Use It, Don't Abuse It

When using the equipment at the gym, make sure you've properly adjusted it to fit your height and shape. This reduces your risk of injury and makes the exercise more effective. From the stair climber to the rowing machine, each and every machine has a specific function. In order to get the most out of your workout, it's imperative that you use the equipment in the proper fashion. If you're unsure of the proper way to use the individual machines, consult with an employee at your health club or gym.
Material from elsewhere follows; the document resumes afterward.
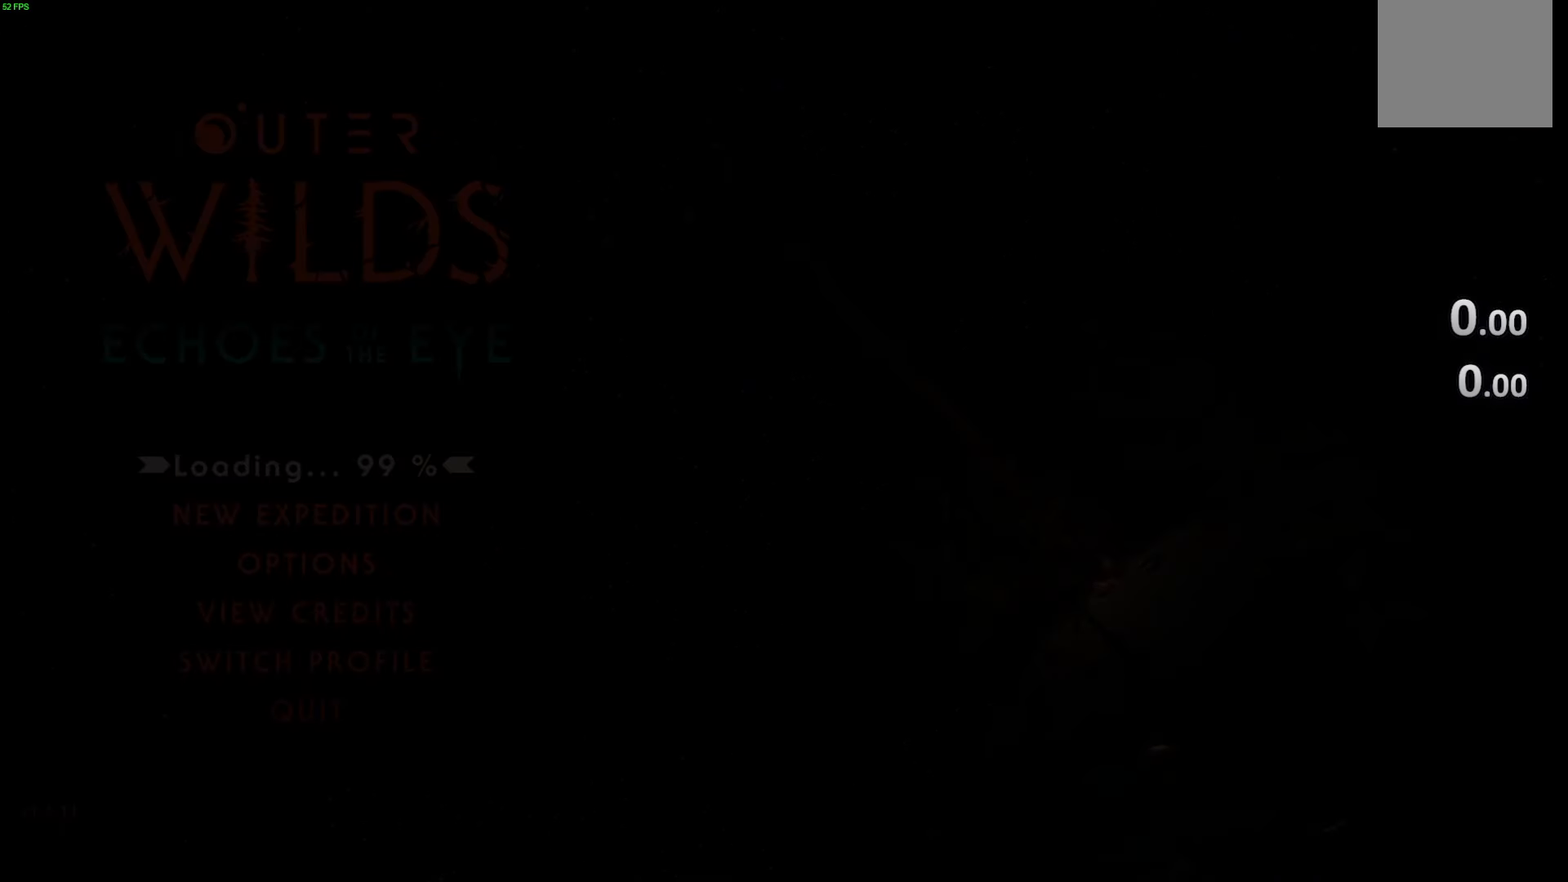
{"buttons": [], "left_stick": "center", "right_stick": "center", "events": []}
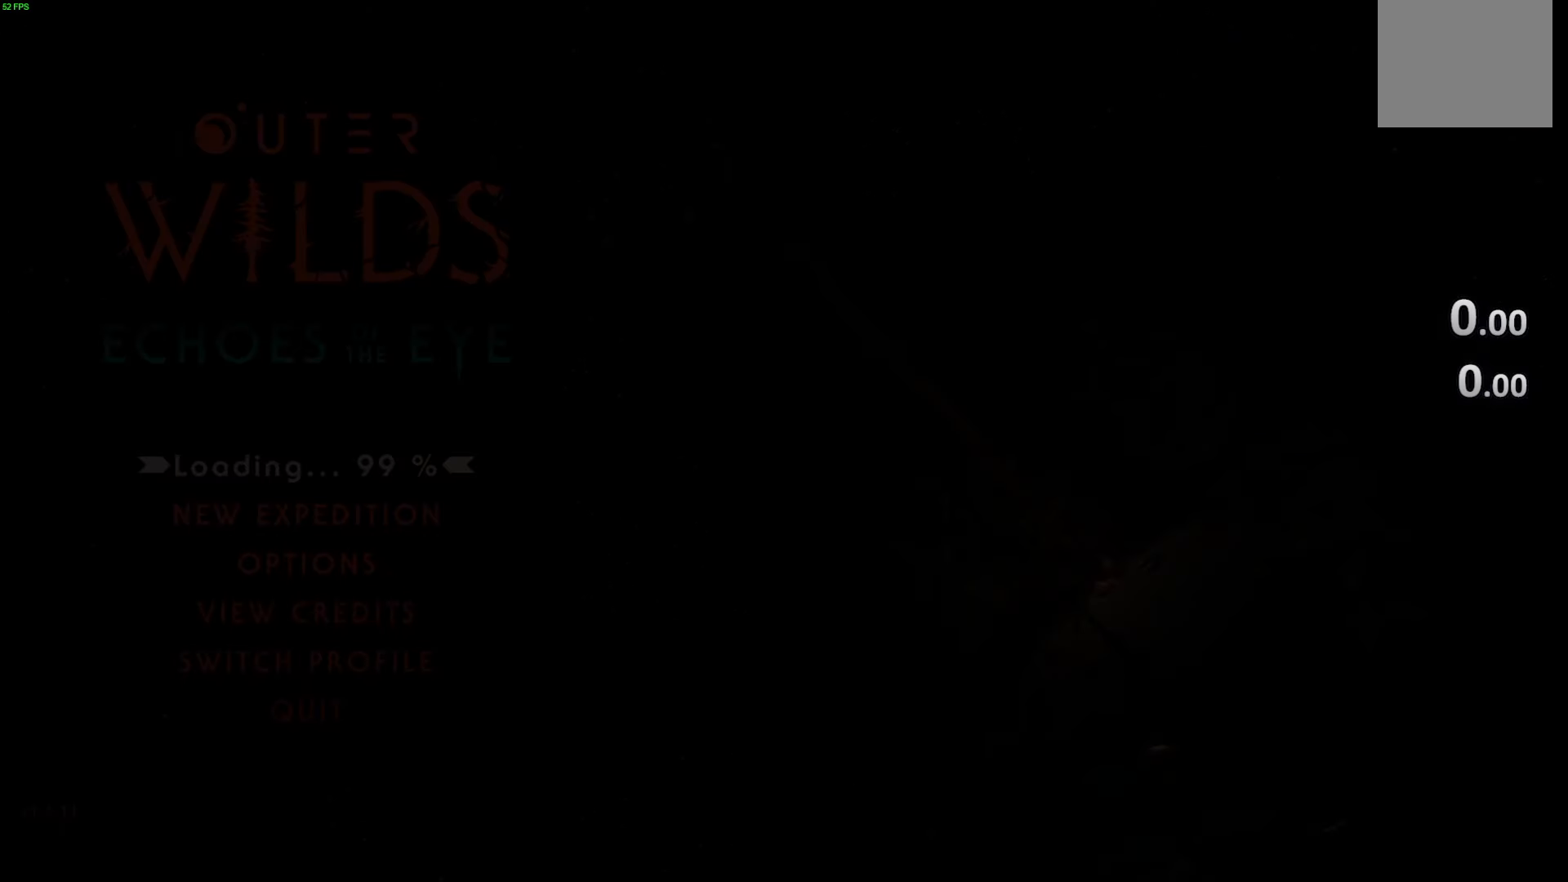
{"buttons": [], "left_stick": "center", "right_stick": "center", "events": []}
Stay away from machines and moves that increase your injury risk, like the behind-the-neck press, which can stress rotator cuffs and injure - even dislocate - shoulders. The same goes for the pec deck - the machine that positions your arms parallel to the floor while you open and close them, like wings.


This is a potentially unstable and shoulder-injuring machine. A better option is the simple bench press. When taking gym classes or consulting a personal trainer, check out the instructor's certifications first. An instructor or trainer also should ask you about any injuries or limitations you might have before beginning class or a workout. They also should guide you through a cool down after the workout. If they don't, then do one yourself. You can become lightheaded and dizzy when you abruptly stop moving, so continue walking or jogging slowly after working out. Always stop an activity that feels extremely painful or that taxes you to overexertion. Pain doesn't lead to gain at the gym.